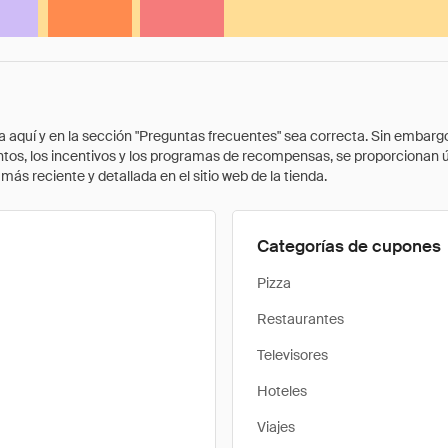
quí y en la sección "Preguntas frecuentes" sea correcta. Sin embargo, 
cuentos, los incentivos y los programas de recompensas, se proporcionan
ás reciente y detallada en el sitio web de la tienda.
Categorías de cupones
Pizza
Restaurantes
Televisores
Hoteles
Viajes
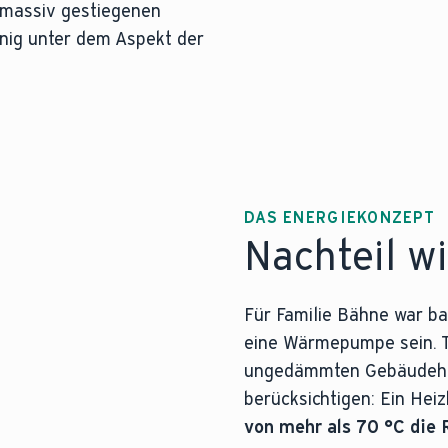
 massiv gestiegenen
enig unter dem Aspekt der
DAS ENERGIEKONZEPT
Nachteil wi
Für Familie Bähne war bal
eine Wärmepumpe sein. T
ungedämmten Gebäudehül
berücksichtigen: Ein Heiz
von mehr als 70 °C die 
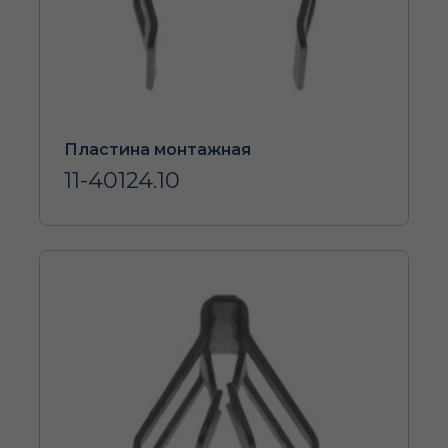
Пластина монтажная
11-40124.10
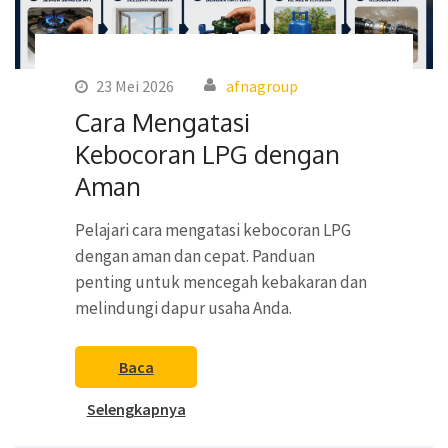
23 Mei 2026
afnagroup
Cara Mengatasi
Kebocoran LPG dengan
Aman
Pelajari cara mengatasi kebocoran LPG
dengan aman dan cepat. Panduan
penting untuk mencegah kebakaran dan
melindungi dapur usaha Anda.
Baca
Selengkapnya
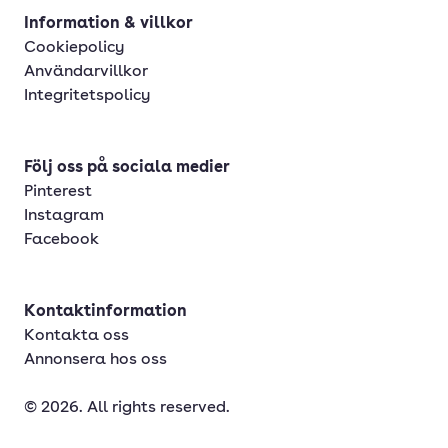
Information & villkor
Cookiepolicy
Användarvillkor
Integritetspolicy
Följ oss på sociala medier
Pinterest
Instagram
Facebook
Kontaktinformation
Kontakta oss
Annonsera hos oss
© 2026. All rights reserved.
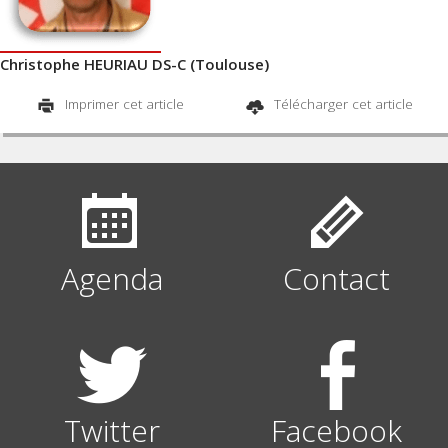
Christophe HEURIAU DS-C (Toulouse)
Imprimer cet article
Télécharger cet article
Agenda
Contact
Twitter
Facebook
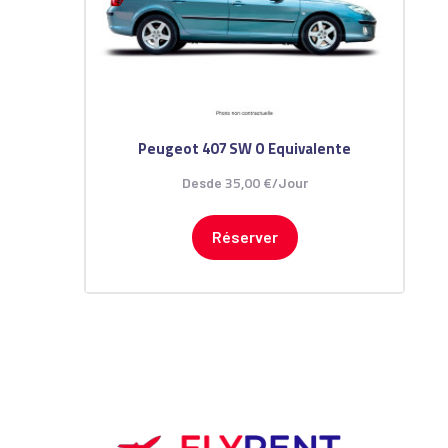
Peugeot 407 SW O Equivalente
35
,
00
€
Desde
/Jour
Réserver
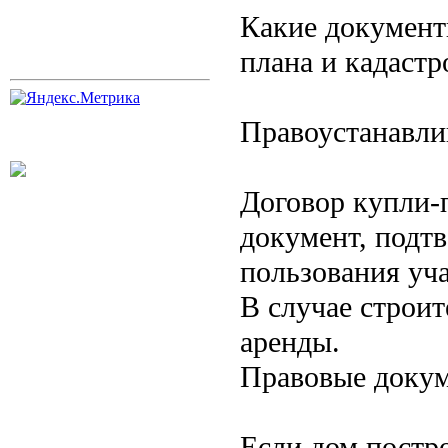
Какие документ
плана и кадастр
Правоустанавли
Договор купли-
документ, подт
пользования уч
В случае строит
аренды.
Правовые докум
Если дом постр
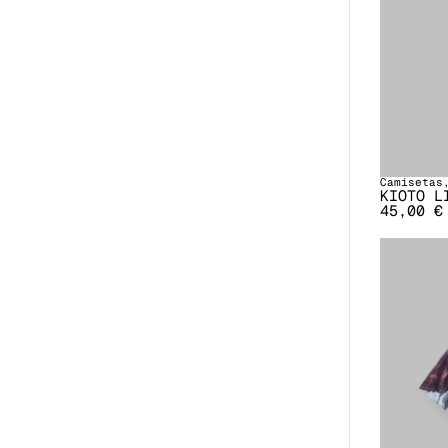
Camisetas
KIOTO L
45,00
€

******

▶ **Task to carry out**:
Extract every line from the records above that contains the string "article". The match is case-sensitive.

▶ **Task response**:
Imprimer cet article
Télécharger cet article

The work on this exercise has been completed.